Amanda Sharp’s debut Sticky Notes is a solidly made and well-acted indie drama that’s hampered by its reliance on cliches and a clunky narrative device that isn’t as clever or well-crafted as it needs to be.
Rose Leslie stars as Athena, a dancer with all the traits of a typical American indie damaged protagonist: she drinks too much, takes drugs and indulges in copious amounts of casual sex. The source of all of this self-destructive behaviour appears to be her dad Jack (Ray Liotta), an unconventional father at best who now, thanks to a lung cancer diagnosis, wants to make amends.
The relationship between Athena and Jack at the centre of the film is an interesting one even if it’s relatively clichéd.
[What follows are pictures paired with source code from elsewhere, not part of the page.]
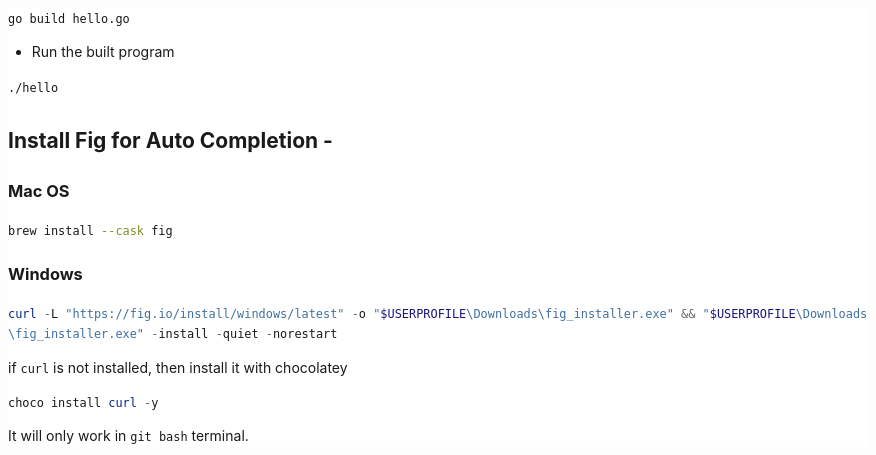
 ```bash
go build hello.go
```

- Run the built program

```bash
./hello
```

## Install Fig for Auto Completion -

### Mac OS

```bash
brew install --cask fig
```

### Windows

```powershell
curl -L "https://fig.io/install/windows/latest" -o "$USERPROFILE\Downloads\fig_installer.exe" && "$USERPROFILE\Downloads\fig_installer.exe" -install -quiet -norestart
```

if `curl` is not installed, then install it with chocolatey

```powershell
choco install curl -y
```

It will only work in `git bash` terminal.

[//]: # 'Path: sessions/01-Introduction to GoLang/1.2-into_to_golang_some_programming_concepts.md'
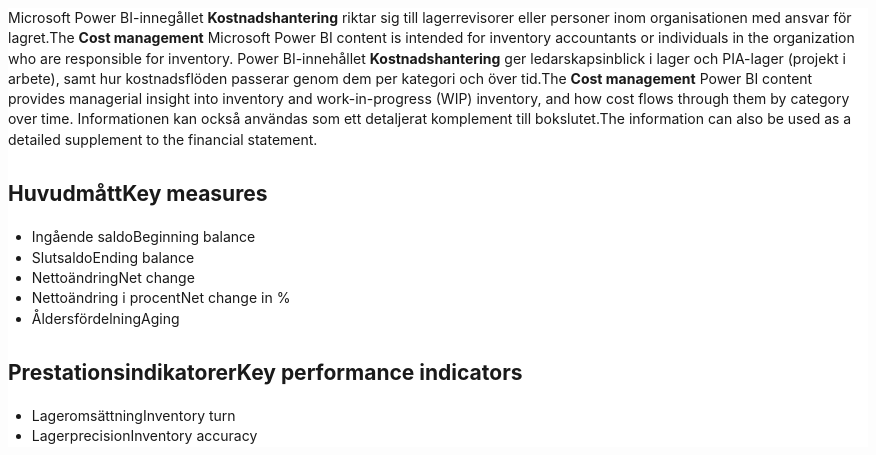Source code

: <span data-ttu-id="60d6b-106">Microsoft Power BI-innegållet **Kostnadshantering** riktar sig till lagerrevisorer eller personer inom organisationen med ansvar för lagret.</span><span class="sxs-lookup"><span data-stu-id="60d6b-106">The **Cost management** Microsoft Power BI content is intended for inventory accountants or individuals in the organization who are responsible for inventory.</span></span> <span data-ttu-id="60d6b-107">Power BI-innehållet **Kostnadshantering** ger ledarskapsinblick i lager och PIA-lager (projekt i arbete), samt hur kostnadsflöden passerar genom dem per kategori och över tid.</span><span class="sxs-lookup"><span data-stu-id="60d6b-107">The **Cost management** Power BI content provides managerial insight into inventory and work-in-progress (WIP) inventory, and how cost flows through them by category over time.</span></span> <span data-ttu-id="60d6b-108">Informationen kan också användas som ett detaljerat komplement till bokslutet.</span><span class="sxs-lookup"><span data-stu-id="60d6b-108">The information can also be used as a detailed supplement to the financial statement.</span></span>

## <a name="key-measures"></a><span data-ttu-id="60d6b-109">Huvudmått</span><span class="sxs-lookup"><span data-stu-id="60d6b-109">Key measures</span></span>

+ <span data-ttu-id="60d6b-110">Ingående saldo</span><span class="sxs-lookup"><span data-stu-id="60d6b-110">Beginning balance</span></span>
+ <span data-ttu-id="60d6b-111">Slutsaldo</span><span class="sxs-lookup"><span data-stu-id="60d6b-111">Ending balance</span></span>
+ <span data-ttu-id="60d6b-112">Nettoändring</span><span class="sxs-lookup"><span data-stu-id="60d6b-112">Net change</span></span>
+ <span data-ttu-id="60d6b-113">Nettoändring i procent</span><span class="sxs-lookup"><span data-stu-id="60d6b-113">Net change in %</span></span>
+ <span data-ttu-id="60d6b-114">Åldersfördelning</span><span class="sxs-lookup"><span data-stu-id="60d6b-114">Aging</span></span>

## <a name="key-performance-indicators"></a><span data-ttu-id="60d6b-115">Prestationsindikatorer</span><span class="sxs-lookup"><span data-stu-id="60d6b-115">Key performance indicators</span></span>
+ <span data-ttu-id="60d6b-116">Lageromsättning</span><span class="sxs-lookup"><span data-stu-id="60d6b-116">Inventory turn</span></span>
+ <span data-ttu-id="60d6b-117">Lagerprecision</span><span class="sxs-lookup"><span data-stu-id="60d6b-117">Inventory accuracy</span></span>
As soon as Athena arrives in Florida, she slips back into childlike ways while at the same time acting as a parent to her father whose juvenile behaviour predates his illness. The film explores childhood memories and how those memories can evolve over time as perspectives change.
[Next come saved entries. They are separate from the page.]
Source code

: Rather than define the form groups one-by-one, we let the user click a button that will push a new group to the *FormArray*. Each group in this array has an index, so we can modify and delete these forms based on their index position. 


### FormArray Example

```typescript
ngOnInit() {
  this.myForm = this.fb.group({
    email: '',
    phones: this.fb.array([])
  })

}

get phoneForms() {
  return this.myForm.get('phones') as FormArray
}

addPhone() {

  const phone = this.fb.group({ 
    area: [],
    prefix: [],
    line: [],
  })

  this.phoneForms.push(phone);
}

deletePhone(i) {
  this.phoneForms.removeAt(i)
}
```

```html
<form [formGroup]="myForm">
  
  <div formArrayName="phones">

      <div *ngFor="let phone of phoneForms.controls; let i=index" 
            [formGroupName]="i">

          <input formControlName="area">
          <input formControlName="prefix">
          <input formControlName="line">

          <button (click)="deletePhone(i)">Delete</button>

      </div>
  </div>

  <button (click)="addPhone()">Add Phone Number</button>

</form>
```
The way it delves into this however is the film’s biggest drawback. There are multiple scenes involving another young girl that seemingly mirror Athena’s childhood in a way that allows her to step back and reassess things, but these scenes are often clunky and confusing. It takes a leaden coda, that explains far too much, to make sense of it and even then, numerous scenes don’t add up at all.
If this contrived turn in the plot lets the script down, Leslie and Liotta keep the film afloat with a pair of strong performances. In Leslie’s meatiest role to date, the erstwhile Game of Thrones star shoulders the bulk of the movie and makes the more clichéd aspects of the character believable. Liotta’s performance is his best in years, a stark reminder of what he’s capable of when given something to dig his teeth into. It’s a character we’ve seen before – the charming but infuriating father figure – but Liotta finds pathos and humour in the role.
Sticky Notes is ultimately a disappointment given the promise of its early scenes but Leslie and Liotta deliver performances that make the film worth seeing, while Sharp clearly has talent even if this film didn’t entirely work out.